C OUTCH - Standard output channel
C MCHEPS - Largest positive number such that 1.0D0 + MCHEPS = 1.0D0
C DWARF - Smallest positive number
C RNDOFF - 10 times MCHEPS
C SQRRMC - Square root of MCHEPS
C CUBRMC - Cube root of MCHEPS
C TINY - Square root of DWARF
C
C .. Scalar Arguments ..
INTEGER METHOD
C .. Common Block for Environment Parameters ..
DOUBLE PRECISION MCHEPS, DWARF, RNDOFF, SQRRMC, CUBRMC, TINY
INTEGER OUTCH
COMMON /RKCOM7/ MCHEPS, DWARF, RNDOFF, SQRRMC, CUBRMC, TINY,
& OUTCH
SAVE /RKCOM7/
C .. Parameters ..
DOUBLE PRECISION TEN, THIRD
PARAMETER (TEN=10.0D+0,THIRD=1.0D+0/3.0D+0)
C .. External Subroutines ..
EXTERNAL ENVIRN
C .. Intrinsic Functions ..
INTRINSIC SQRT
C .. Executable Statements ..
C
CALL ENVIRN(OUTCH,MCHEPS,DWARF)
C
RNDOFF = TEN*MCHEPS
SQRRMC = SQRT(MCHEPS)
CUBRMC = MCHEPS**THIRD
TINY = SQRT(DWARF)
C
RETURN
END SUBROUTINE MCONST
C
SUBROUTINE ENVIRN(OUTCH,MCHEPS,DWARF)

* Data:
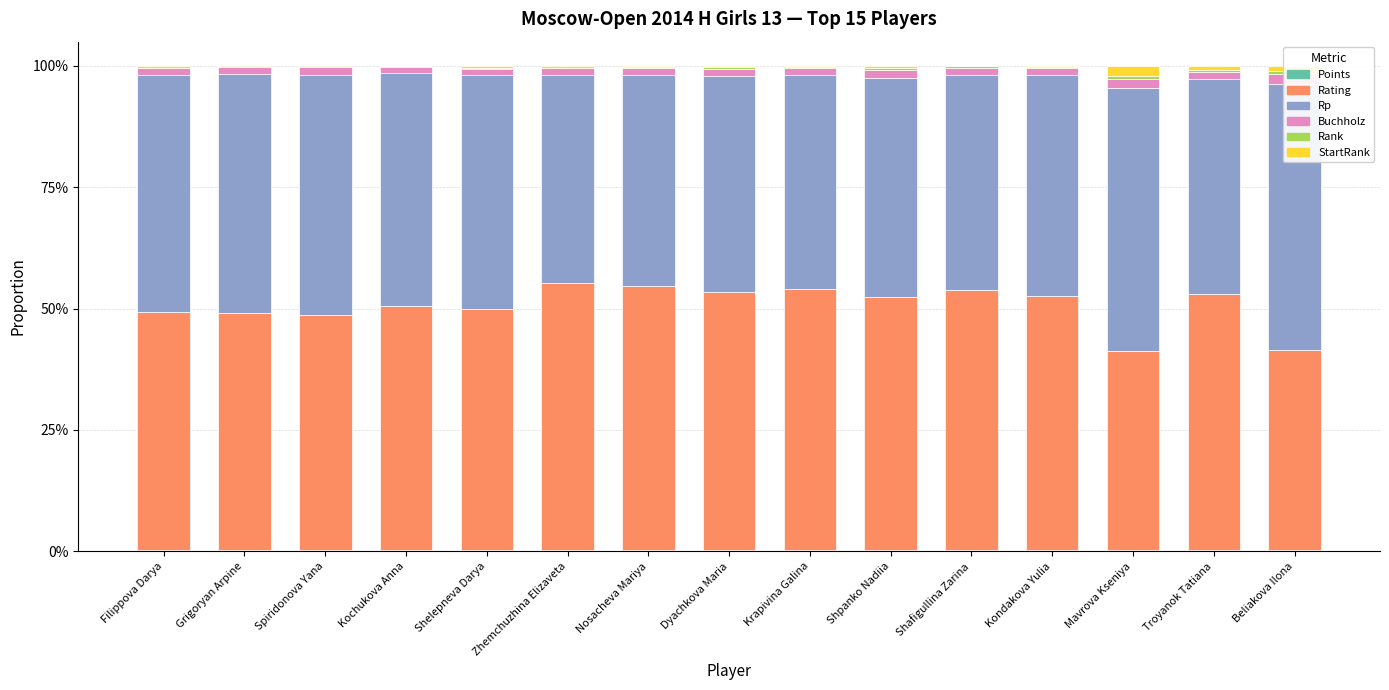

Is the value of Points at Shafigullina Zarina greater than the value of StartRank at Filippova Darya?

No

* Exercise prompt:
Answer these questions from the Fortran excerpt.
(a) According to the comments, what is DWARF?
(b) What is the name of the common block that holds the environment parameters?
(c) Which external subroutine is called first among the executable statements, and with which three arguments?

* Answer for this exercise:
(a) The smallest positive number.
(b) RKCOM7.
(c) ENVIRN, called with OUTCH, MCHEPS and DWARF.